China has had major outbreaks of emerging viruses over the past two decades, including SARS in 2002-2003 and Covid-19 – both first discovered in the country and viruses believed to have originated in bats.
The devastating effects of both diseases – notably Covid-19, which has so far killed more than 6.4 million people worldwide – show the importance of quickly identifying new virus cases, and sharing information on risks and possibilities.
Scientists not involved in the new research agreed that more work was needed to understand the Langia virus and confirm the latest findings, and said the discovery underlined the importance of tracking viruses that may spread from animals to humans.
“Because (the new Haniba virus) may not only be circulating in China, it is important to share this information and allow others to set up or do more research in their own countries,” Boon said in Hong Kong.
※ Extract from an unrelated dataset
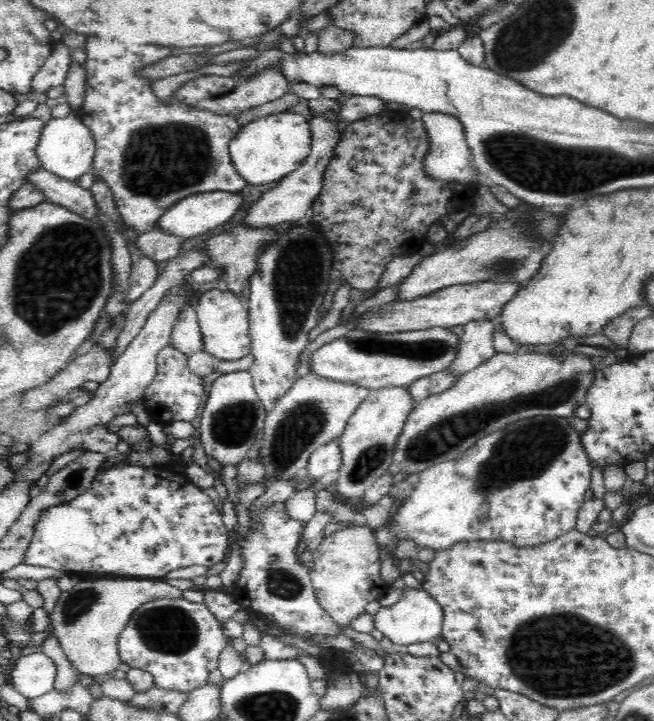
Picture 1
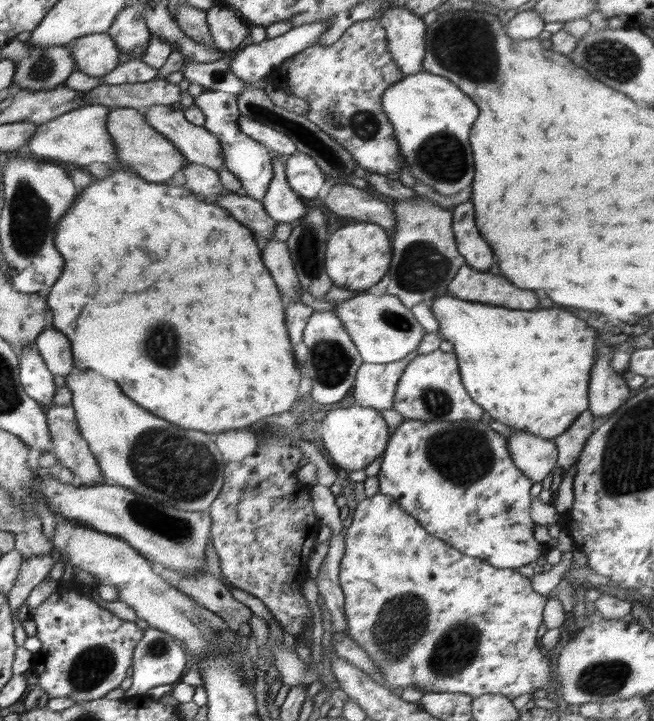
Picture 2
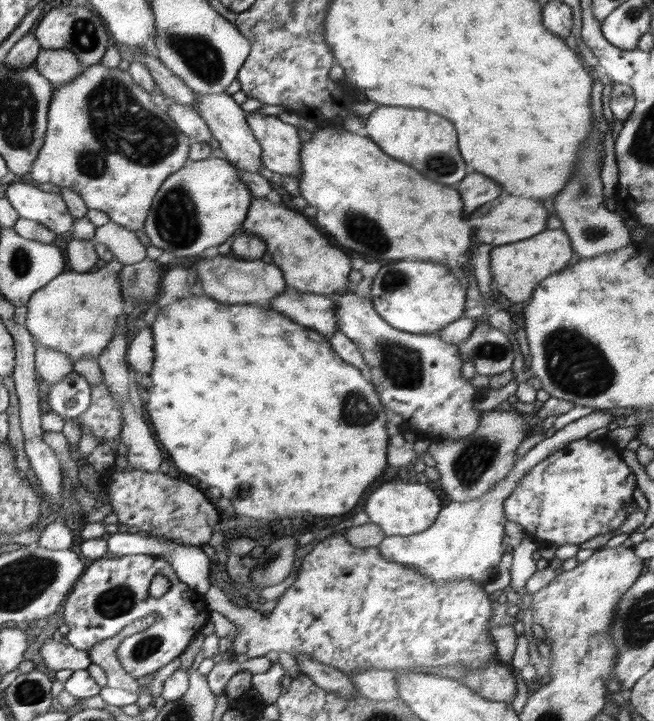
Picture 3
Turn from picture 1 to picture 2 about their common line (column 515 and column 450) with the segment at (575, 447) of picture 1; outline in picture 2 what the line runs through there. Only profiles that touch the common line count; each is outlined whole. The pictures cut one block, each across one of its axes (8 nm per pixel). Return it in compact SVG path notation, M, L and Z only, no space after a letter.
M404 418L389 436L378 474L379 492L396 499L426 532L444 540L465 555L480 558L496 568L518 569L545 555L547 545L533 538L537 525L531 517L530 488L535 483L516 467L507 439L478 420L424 422Z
Scientists say it is necessary to answer important questions about how widespread the new virus is in nature, how it spreads between humans and how dangerous it is to human health – including the possibility of spreading between people or gaining this ability if it persists. From animals to humans.
Virologist Malik Peiris, also of the University of Hong Kong, said that the geographical range of where infections were detected “indicates that this risk of infection is widespread,” adding that studies in other parts of China and neighboring countries were important “to determine the geographical breadth of this virus in animals (shrews). ) and humans.
Peiris also said that the recent findings indicate the large number of undetected infections transmitted from wildlife to humans, and the need for systematic studies to understand not only this virus, but also the broader picture of human infection with the virus in wildlife.
“This is important so that we are not surprised by the next epidemic, when – not if – it comes,” he concluded.